'''
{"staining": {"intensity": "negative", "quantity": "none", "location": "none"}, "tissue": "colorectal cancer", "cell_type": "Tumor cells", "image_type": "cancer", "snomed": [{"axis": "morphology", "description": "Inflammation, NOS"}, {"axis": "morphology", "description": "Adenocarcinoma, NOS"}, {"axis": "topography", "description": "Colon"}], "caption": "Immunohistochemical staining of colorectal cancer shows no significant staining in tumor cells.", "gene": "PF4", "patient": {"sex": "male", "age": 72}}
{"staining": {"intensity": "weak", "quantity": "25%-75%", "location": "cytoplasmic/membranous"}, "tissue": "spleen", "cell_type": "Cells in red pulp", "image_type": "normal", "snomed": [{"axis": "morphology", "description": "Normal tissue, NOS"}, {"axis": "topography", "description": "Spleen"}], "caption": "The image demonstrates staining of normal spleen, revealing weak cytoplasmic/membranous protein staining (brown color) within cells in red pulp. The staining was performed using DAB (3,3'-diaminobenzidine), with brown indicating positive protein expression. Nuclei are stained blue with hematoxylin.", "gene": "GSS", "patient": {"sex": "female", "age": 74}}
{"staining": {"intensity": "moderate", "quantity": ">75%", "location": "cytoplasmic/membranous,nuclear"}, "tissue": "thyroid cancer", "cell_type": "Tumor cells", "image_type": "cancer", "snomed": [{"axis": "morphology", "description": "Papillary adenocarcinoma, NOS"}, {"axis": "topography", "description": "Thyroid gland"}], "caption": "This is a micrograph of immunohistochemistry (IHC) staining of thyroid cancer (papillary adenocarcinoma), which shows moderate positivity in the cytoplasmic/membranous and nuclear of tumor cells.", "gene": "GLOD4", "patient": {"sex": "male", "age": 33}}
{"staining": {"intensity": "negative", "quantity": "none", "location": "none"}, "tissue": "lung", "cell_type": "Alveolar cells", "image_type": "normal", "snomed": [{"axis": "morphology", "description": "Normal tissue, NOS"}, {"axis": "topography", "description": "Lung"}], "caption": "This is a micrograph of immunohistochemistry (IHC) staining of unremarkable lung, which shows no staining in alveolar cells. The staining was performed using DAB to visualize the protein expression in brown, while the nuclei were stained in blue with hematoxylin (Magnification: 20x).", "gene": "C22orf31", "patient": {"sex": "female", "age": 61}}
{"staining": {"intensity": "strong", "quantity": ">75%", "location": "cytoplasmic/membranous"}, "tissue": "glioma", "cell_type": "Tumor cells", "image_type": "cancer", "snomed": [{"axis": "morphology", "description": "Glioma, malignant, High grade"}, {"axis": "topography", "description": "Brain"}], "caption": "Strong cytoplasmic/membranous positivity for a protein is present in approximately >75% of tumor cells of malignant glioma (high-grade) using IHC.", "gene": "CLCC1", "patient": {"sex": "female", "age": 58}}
'''
▸ What to do
A copy of each line above that holds the word "micrograph" is the expected answer.

▸ Written response
{"staining": {"intensity": "moderate", "quantity": ">75%", "location": "cytoplasmic/membranous,nuclear"}, "tissue": "thyroid cancer", "cell_type": "Tumor cells", "image_type": "cancer", "snomed": [{"axis": "morphology", "description": "Papillary adenocarcinoma, NOS"}, {"axis": "topography", "description": "Thyroid gland"}], "caption": "This is a micrograph of immunohistochemistry (IHC) staining of thyroid cancer (papillary adenocarcinoma), which shows moderate positivity in the cytoplasmic/membranous and nuclear of tumor cells.", "gene": "GLOD4", "patient": {"sex": "male", "age": 33}}
{"staining": {"intensity": "negative", "quantity": "none", "location": "none"}, "tissue": "lung", "cell_type": "Alveolar cells", "image_type": "normal", "snomed": [{"axis": "morphology", "description": "Normal tissue, NOS"}, {"axis": "topography", "description": "Lung"}], "caption": "This is a micrograph of immunohistochemistry (IHC) staining of unremarkable lung, which shows no staining in alveolar cells. The staining was performed using DAB to visualize the protein expression in brown, while the nuclei were stained in blue with hematoxylin (Magnification: 20x).", "gene": "C22orf31", "patient": {"sex": "female", "age": 61}}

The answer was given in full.